[Description of the task]
Please copy the rows from the line with "g__Skermanella" through the end of the rows, switching "value" to "reading" and changing nothing else. Leave the pictures out.

[Data section]
● ● ●

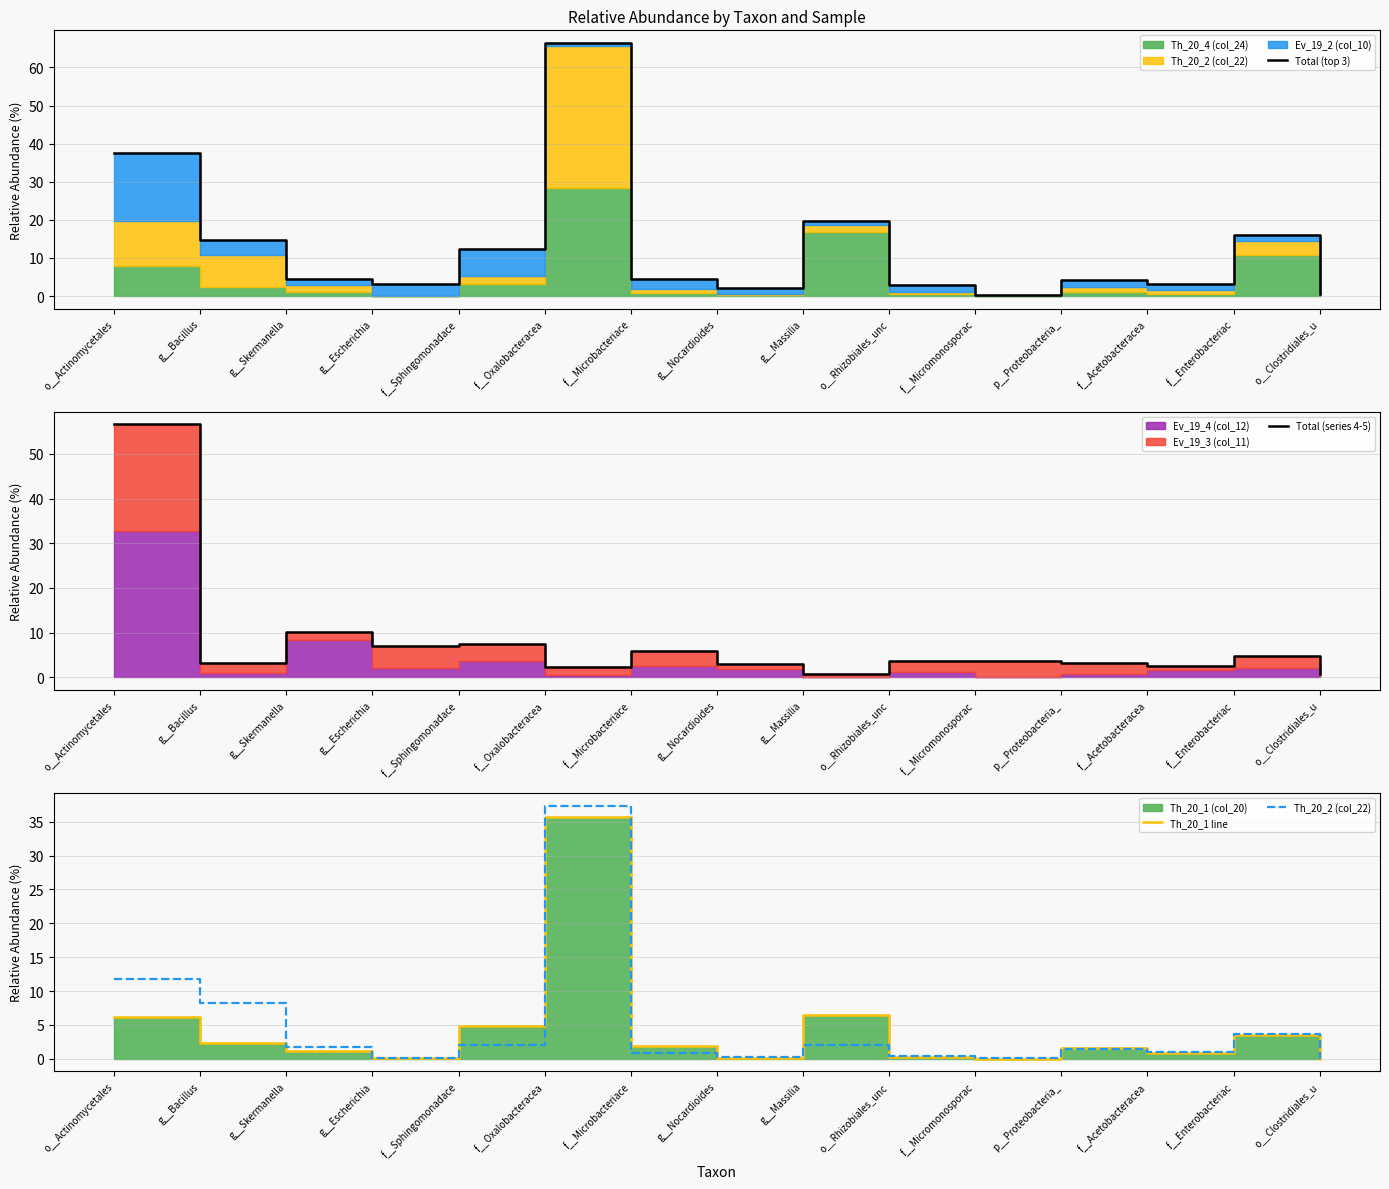

At which category does Total (series 4-5) reach its first local peak?

g__Skermanella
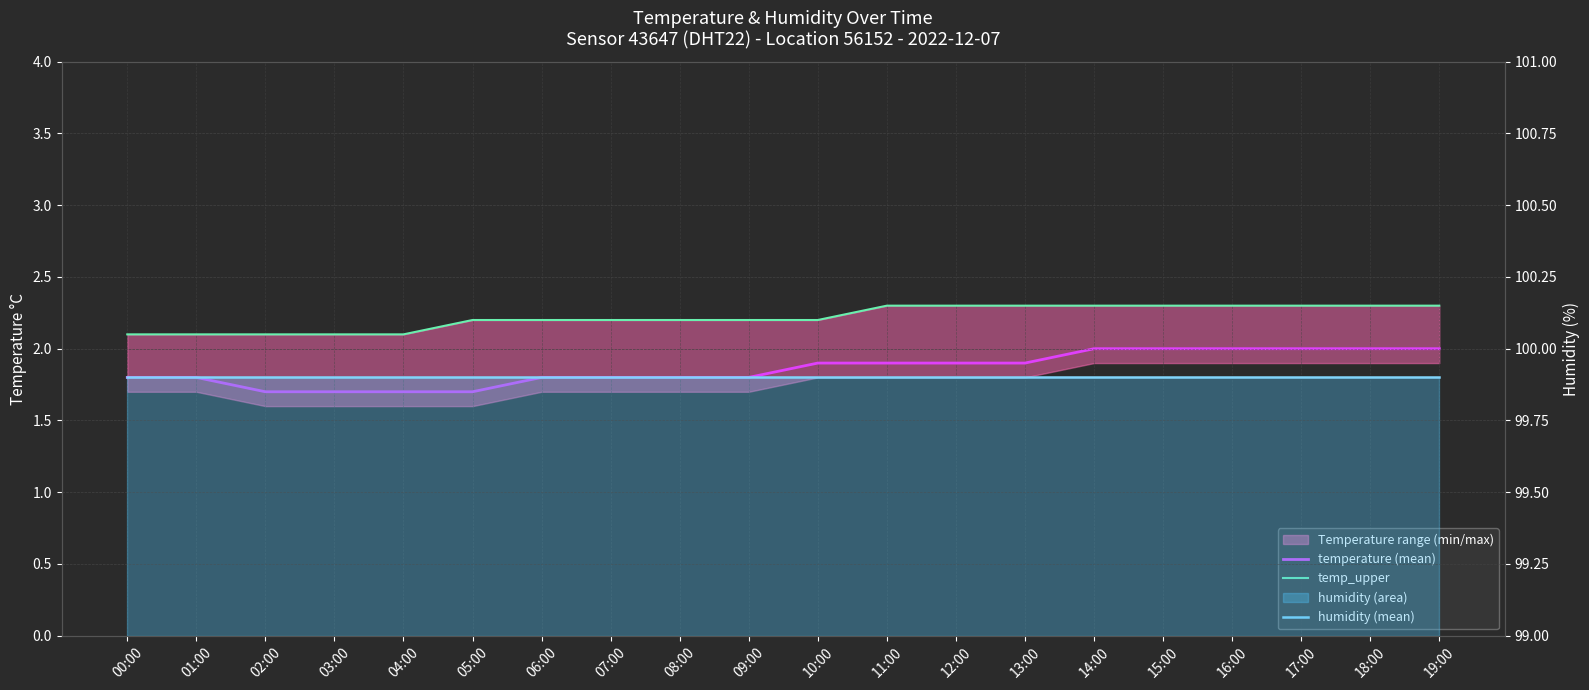

What is the value of the temperature (mean) point at the 17th from the left?

2.0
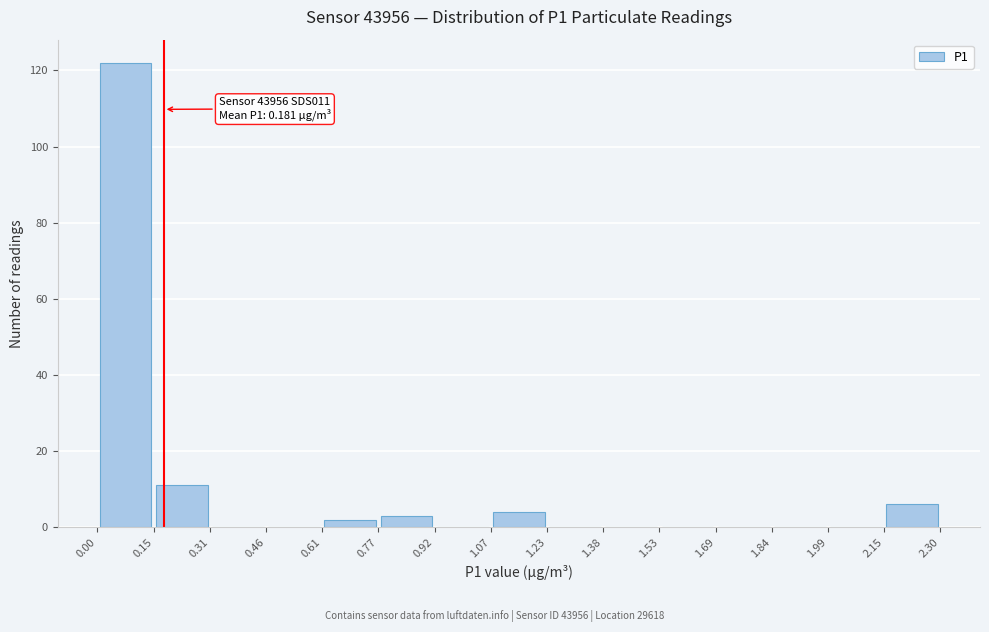

Over which range of the x-axis is the bar tallest?

0.00 to 0.15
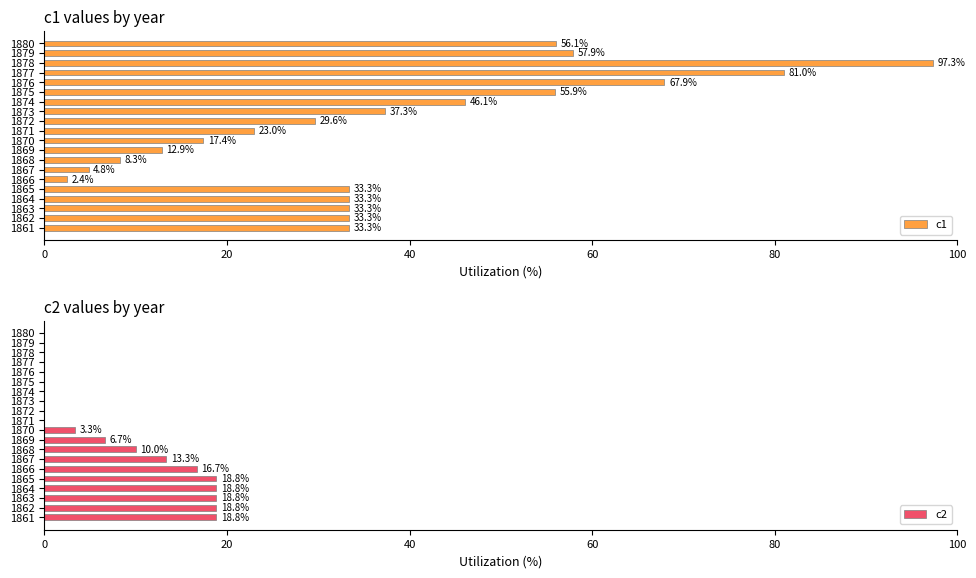

What is the average value of the c1 series?

38.2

● ● ●

[The completed task]
g__Skermanella

What is the reading of the temperature (mean) point at the 17th from the left?

2.0

Over which range of the x-axis is the bar tallest?

0.00 to 0.15

What is the average reading of the c1 series?

38.2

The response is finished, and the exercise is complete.